Detective observers have speculated that the tracks may have come from copies of the CD which were sold in some early European stores. Perversely, the old-school leak from a hit album seemed to fit the comeback theme of “Renaissance,” which pulsates to the sound of dance music through the decades.

Referencing disco, funk, house, techno, bounce and more, the generally upbeat songs come from a wide range of writers and producers, with some tracks crediting more than a dozen people. In addition to dependable Beyoncé collaborators like The-Dream, Pharrell Williams, Hit-Boy, and Drake, experimental songs like “Energy” and “All Up In Your Mind” also feature electronic producers like Skrillex, BloodPop, and AG Cook of PC Music among their eclectic staff.
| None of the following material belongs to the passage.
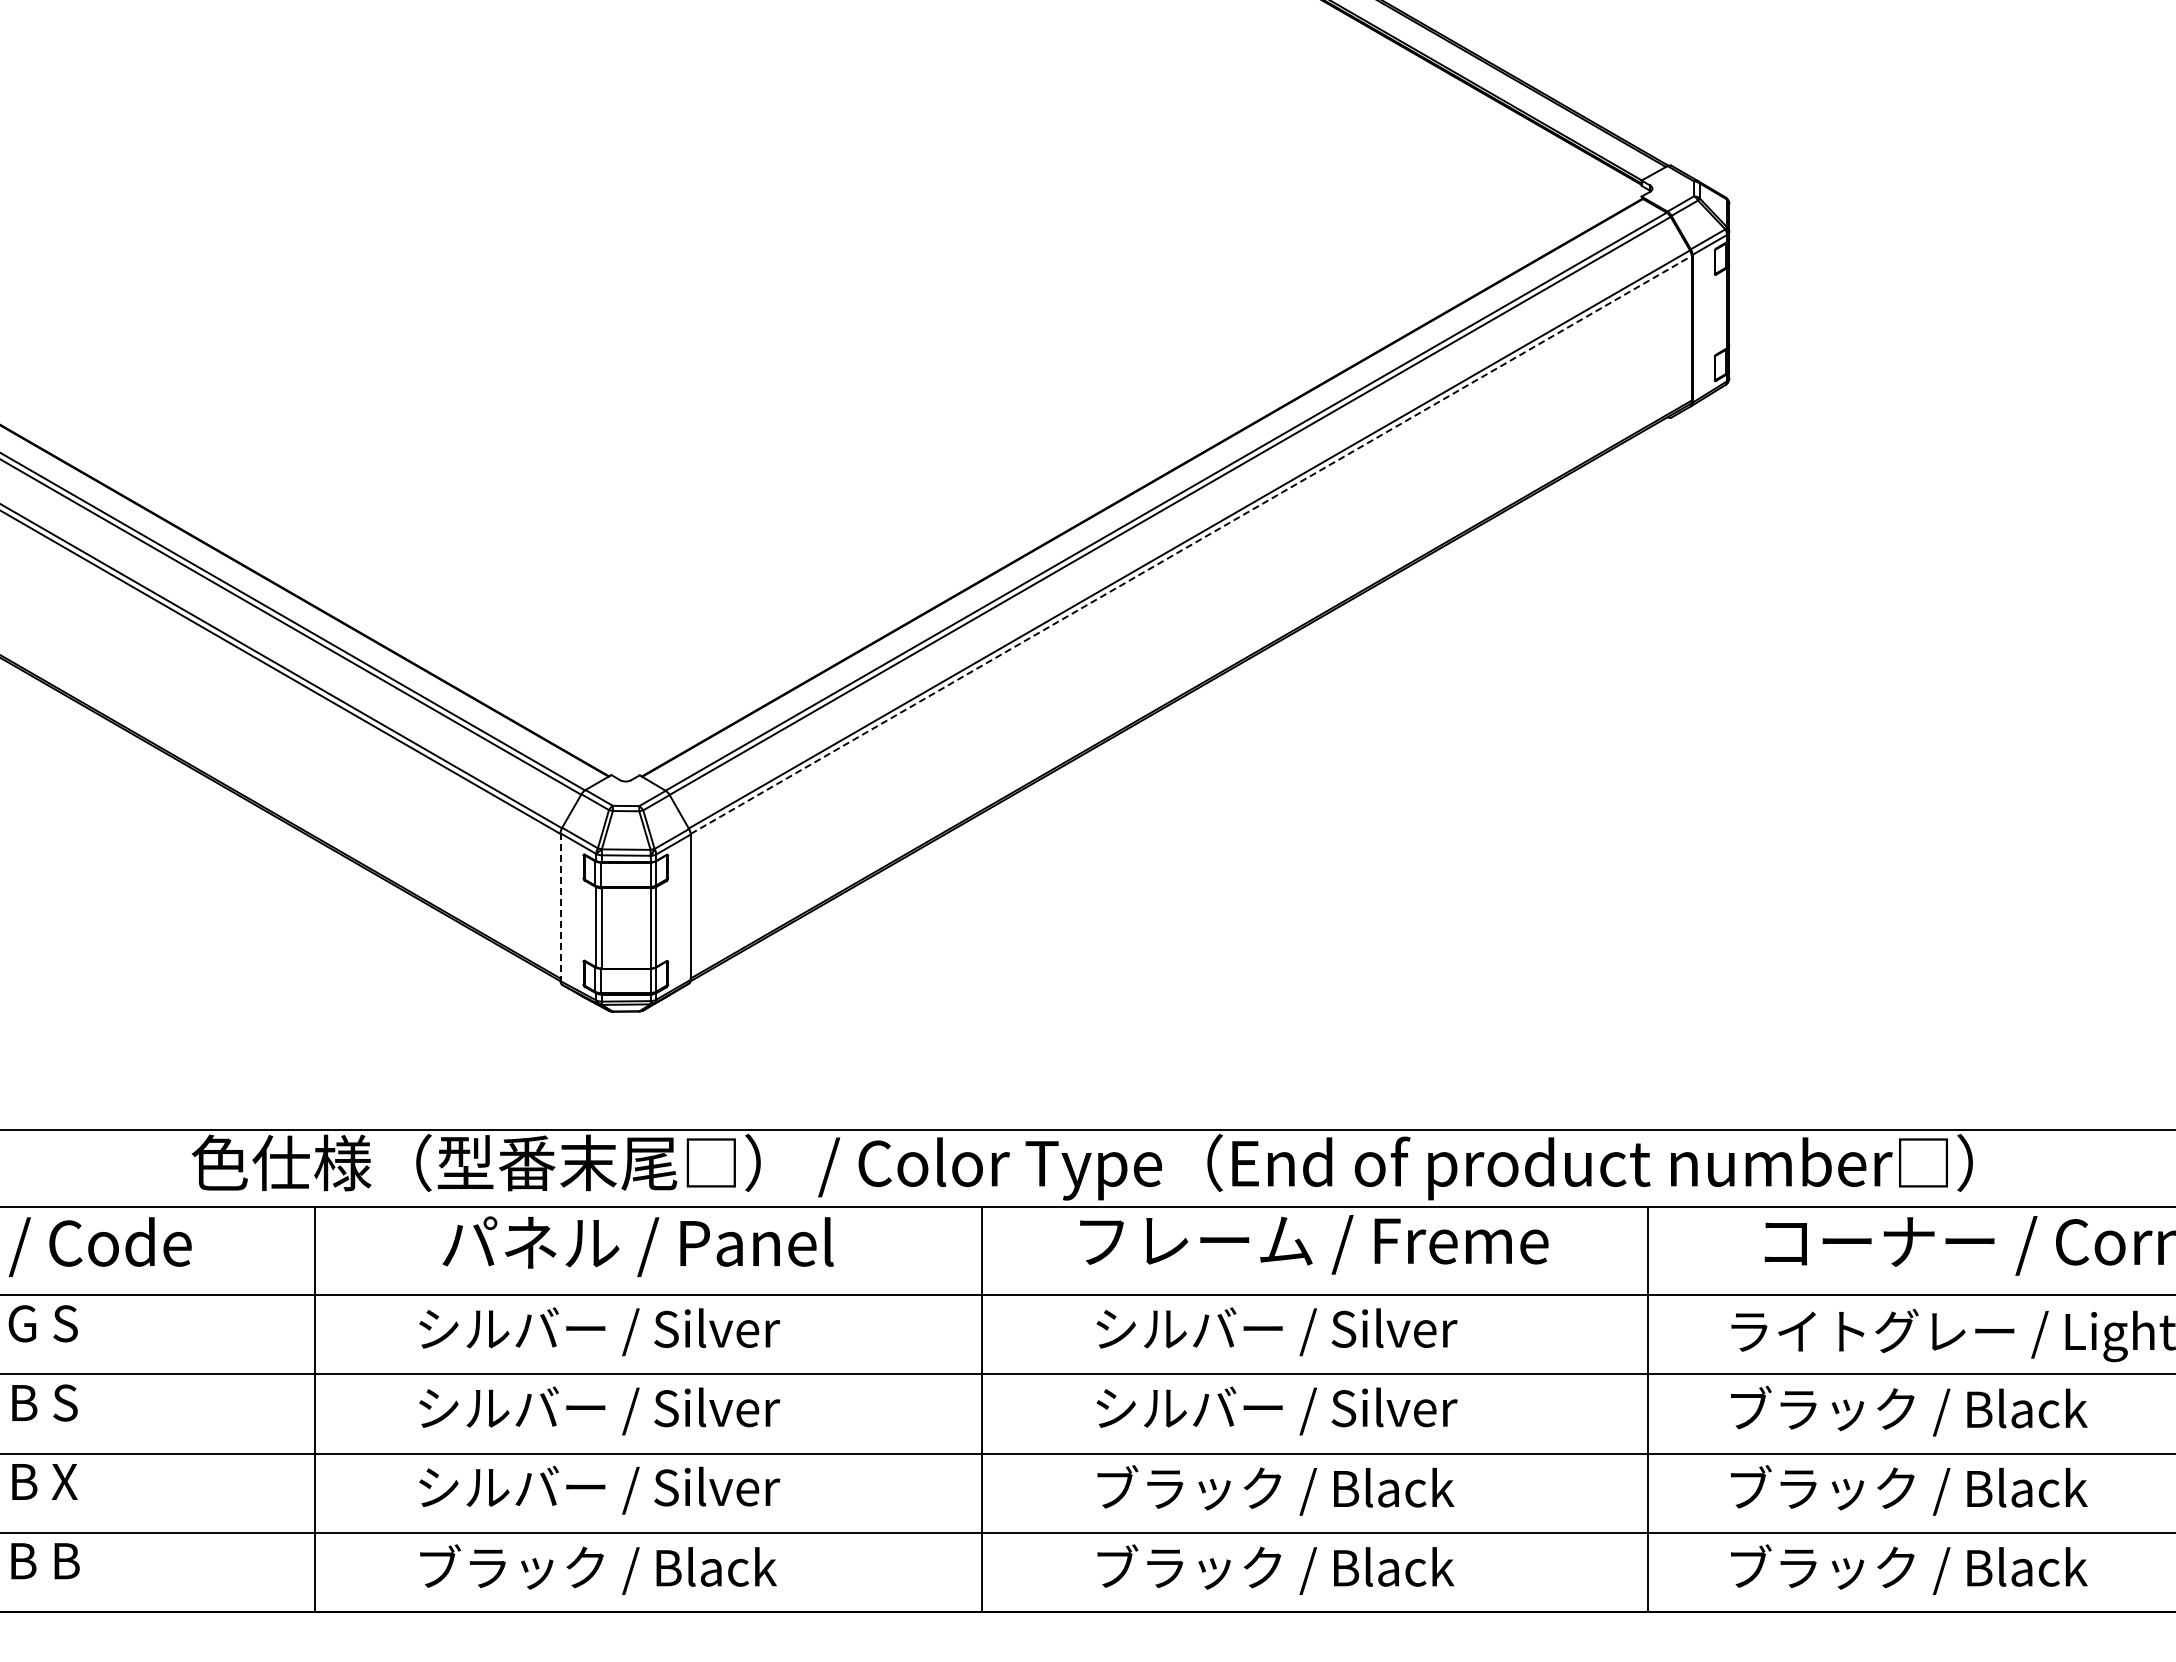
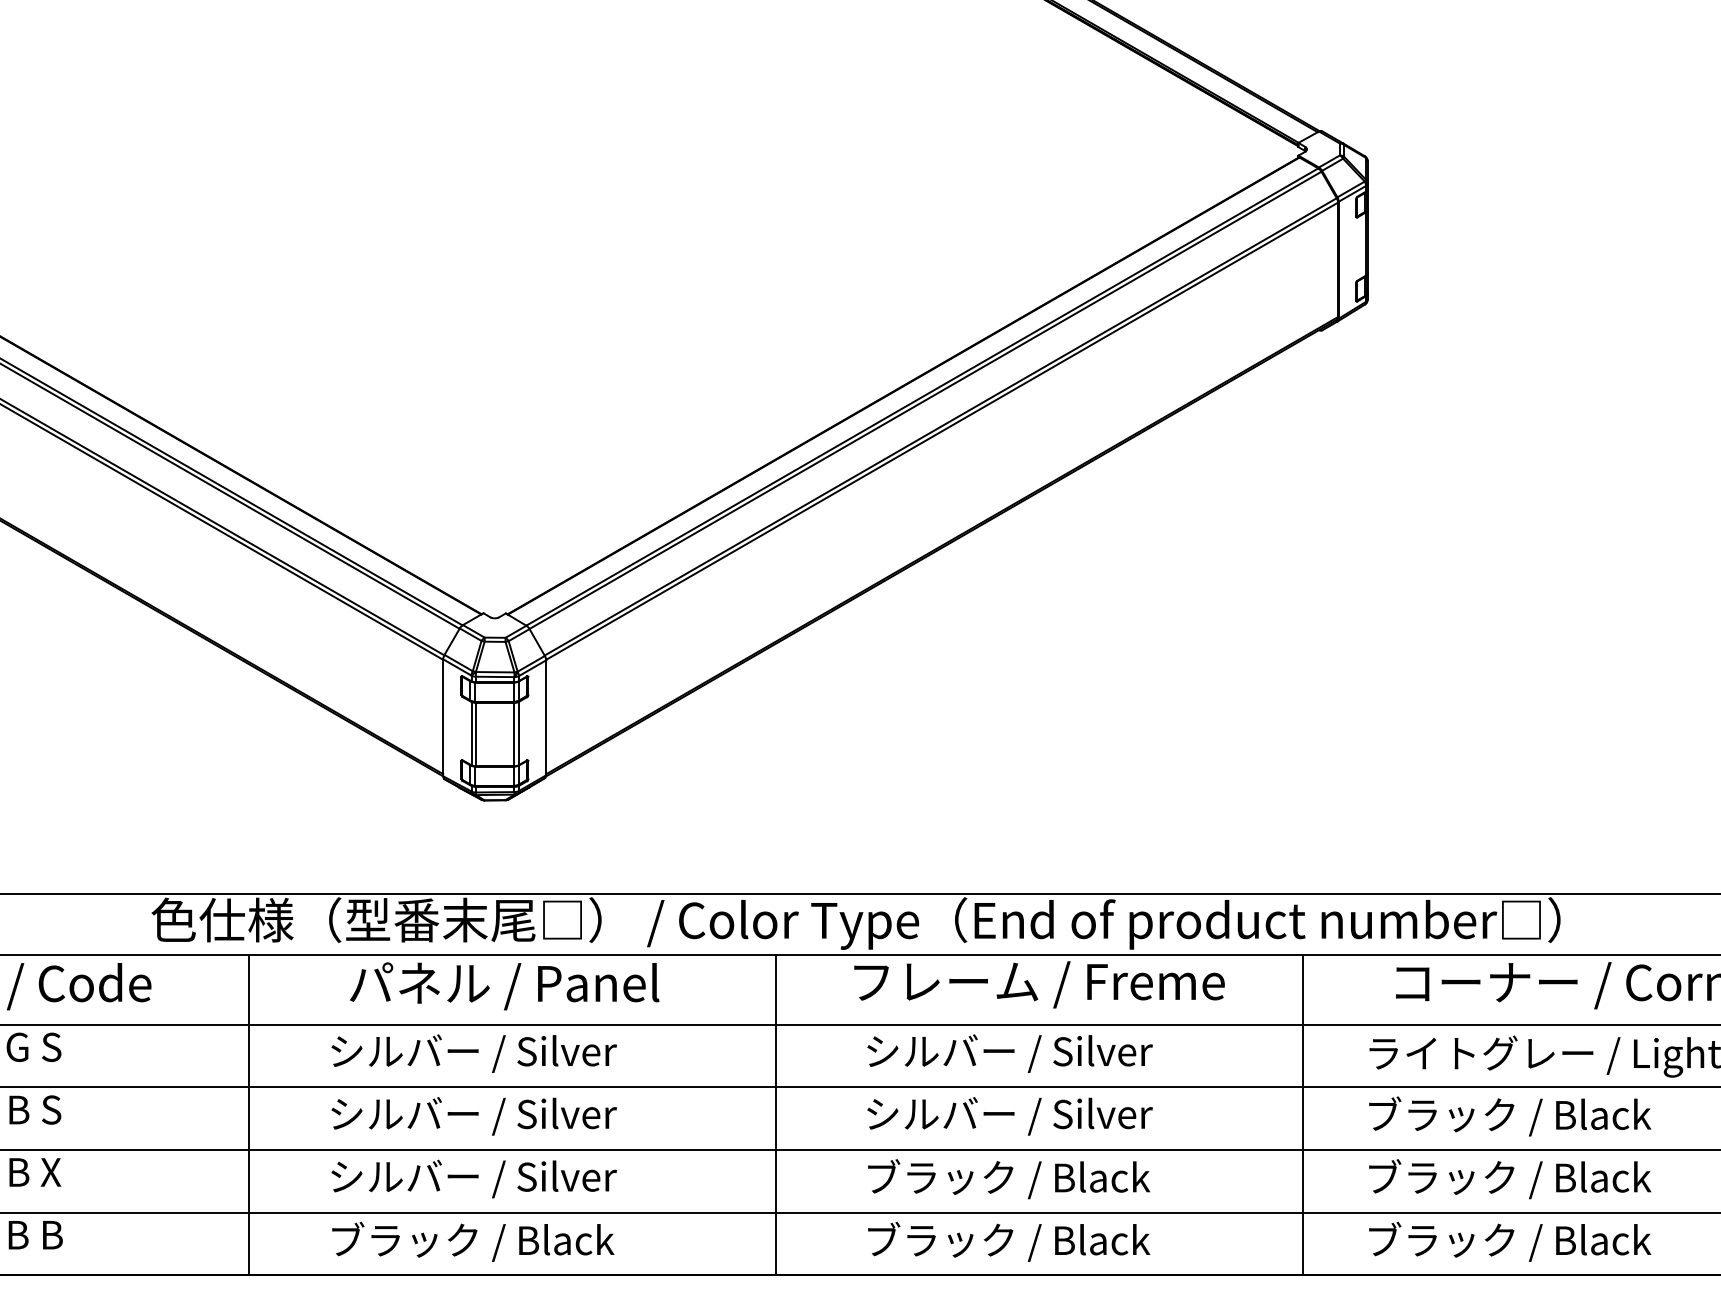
line: (1191, 545) -> (942, 431), dashed -> solid
line: (560, 907) -> (443, 718), dashed -> solid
The samples and interpolations also run the gamut, from the regional and esoteric to the indelible: “America Has a Problem” draws inspiration from Atlanta bass pioneer Kilo, while “Summer Renaissance” the closing song, includes a 1977 tween by Donna Summer. electro-disco classic “I Feel Love”. On “Move,” a feature by cultural chameleon Grace Jones is paired with rising Afrobeats star Tems; elsewhere, Beyoncé connects the sounds of traditional black music genres like soul and R&B with subcultures like ballroom vogue.

“I’m one of the only ones / I’m number one / I’m the only one,” she intones on “Alien Superstar.” “Don’t even waste your time trying to compete with me / No one else in this world can think like me.”

In an explanatory statement posted to Instagram last month that Beyoncé expanded on her website on Thursday, she said “Renaissance” was part of a “three-act project” she recorded during the pandemic. She called the album, which she calls “Act I,” “a place to dream and find escape during a scary time for the world.”

Adding that she hoped the dancefloor-focused tracks would inspire listeners to “free the movement,” she added, “My intention was to create a safe place, a place without judgment. A place to be free from perfectionism and overthinking. A place to scream, to break free, to feel freedom.

Beyoncé also cited her late “Uncle Jonny,” whose singer battled HIV spoken beforeas an influence for the music and its historical ties to the LGBTQ community.

“He was my godmother and the first person to expose me to much of the music and culture that inspired this album,” she wrote. “Thank you to all the pioneers who started the culture, to all the fallen angels whose contributions have gone unrecognized for far too long.”

Since “Lemonade” (2016), her last solo studio album and accompanying film, Beyoncé has overwhelmed fans with a number of ambitious in-between projects.

In 2018, she performed as one of the headliners of the Coachella festival, where her show honored the tradition of historically black college and university marching bands, and was widely hailed as a triumph – one who “repurposed his music, discarding his connections to pop and framing it squarely in a lineage of Southern black musical traditions,” as New York Times critic Jon Caramanica wrote. later turned into a Netflix special and an album, both titled “Homecoming.”

Also in 2018, Beyoncé and husband Jay-Z released a joint album, “Everything Is Love,” credited to the Carters. And in June 2020, at the height of nationwide protests over the murder of George Floyd, she released a song, “Black Parade,” with lines like “Put your fist up, show black love “.

“Black Parade” won the Grammy Award the following year for Best R&B Performance, one of four awards that night that took Beyoncé’s career to 28 – more than any other woman. This year, Beyoncé was nominated for an Oscar for Best Original Song for “Be Alive,” from the movie “King Richard,” a biopic about Venus and Serena Williams’ father.

How the early leak will affect the commercial prospects of “Renaissance” remains unclear. Years ago, the unauthorized release of music in advance could have devastating consequences for an album. But that danger has been mitigated by the move to streaming.

And Beyoncé, like most other artists today, has taken advance orders for physical copies of her album, which will count on the charts as soon as they ship — usually the week of release. On Beyoncé’s site, all four boxes of “Renaissance” and its limited-edition vinyl version are sold out.